== About this exercise ==
Search the entries below for "under", and copy each line where it appears.

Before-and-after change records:
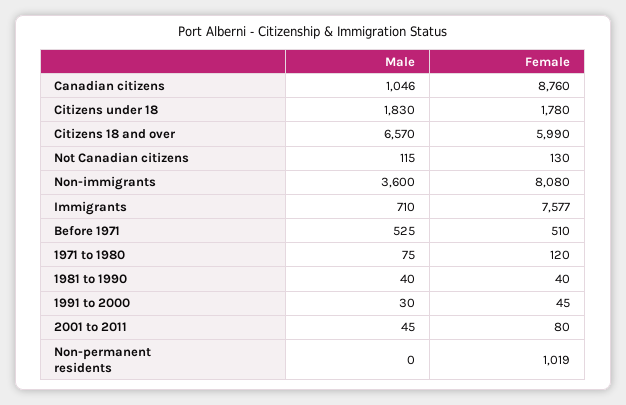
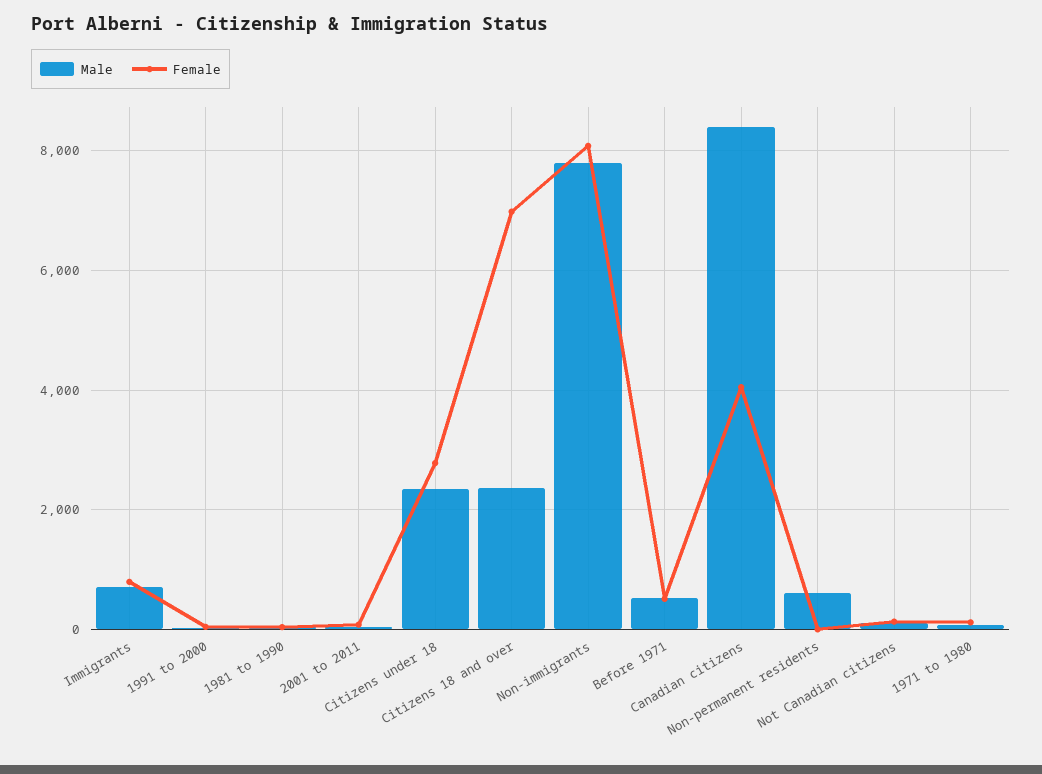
  {
    "Male": {
-     "Canadian citizens": 1046,
+     "Canadian citizens": 8400,
-     "Citizens under 18": 1830,
+     "Citizens under 18": 2400,
-     "Citizens 18 and over": 6570,
+     "Citizens 18 and over": 2400,
      "Not Canadian citizens": 115,
-     "Non-immigrants": 3600,
+     "Non-immigrants": 7800,
      "Immigrants": 710,
      "Before 1971": 525,
      "1971 to 1980": 75,
      "1981 to 1990": 40,
      "1991 to 2000": 30,
      "2001 to 2011": 45,
-     "Non-permanent residents": 0
+     "Non-permanent residents": 600
    },
    "Female": {
-     "Canadian citizens": 8760,
+     "Canadian citizens": 4000,
-     "Citizens under 18": 1780,
+     "Citizens under 18": 2800,
-     "Citizens 18 and over": 5990,
+     "Citizens 18 and over": 7000,
      "Not Canadian citizens": 130,
      "Non-immigrants": 8080,
-     "Immigrants": 7577,
+     "Immigrants": 800,
      "Before 1971": 510,
      "1971 to 1980": 120,
      "1981 to 1990": 40,
      "1991 to 2000": 45,
      "2001 to 2011": 80,
-     "Non-permanent residents": 1019
+     "Non-permanent residents": 0
    }
  }

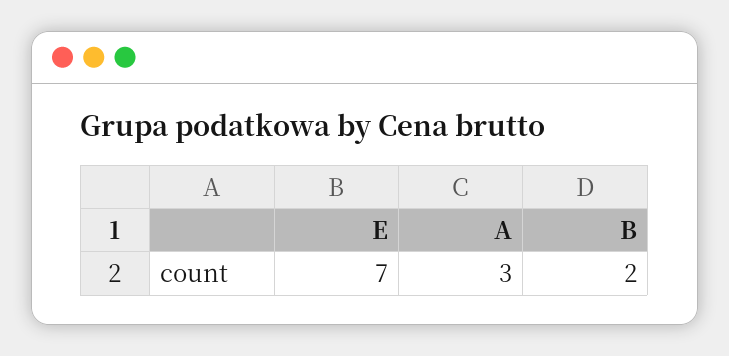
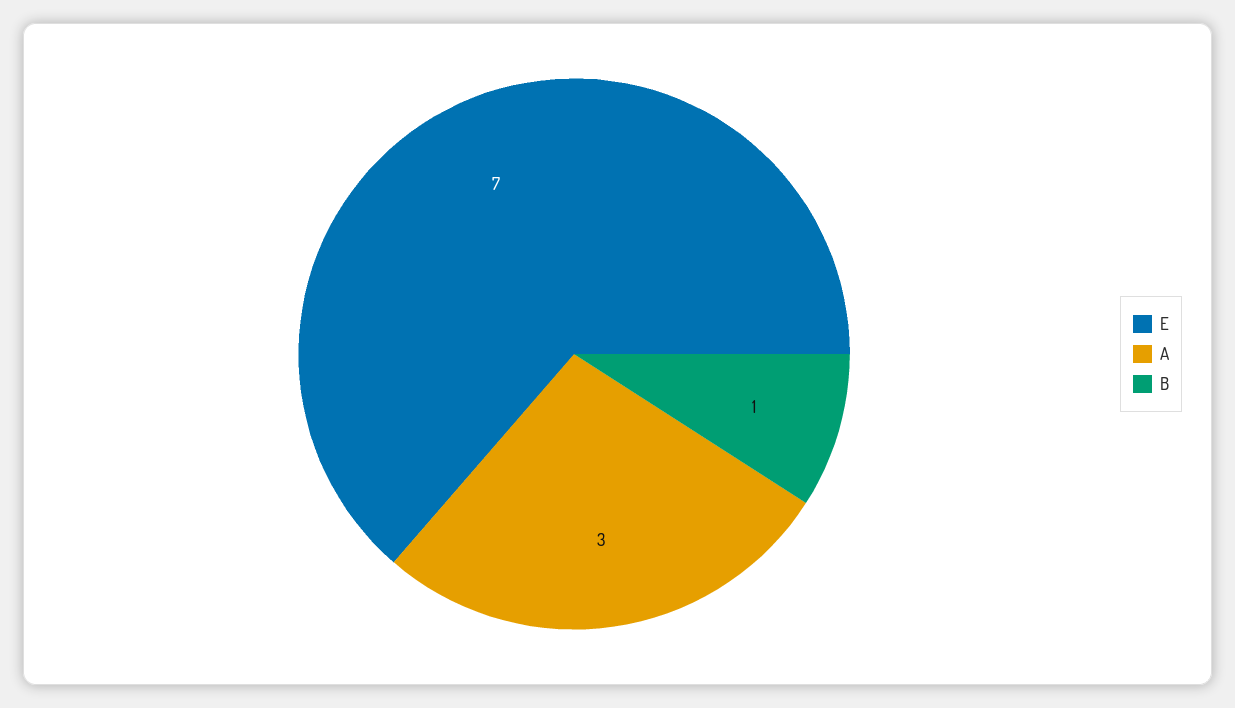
  {
    "E": 7,
    "A": 3,
-   "B": 2
+   "B": 1
  }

== Written answer ==
-     "Citizens under 18": 1830,
+     "Citizens under 18": 2400,
-     "Citizens under 18": 1780,
+     "Citizens under 18": 2800,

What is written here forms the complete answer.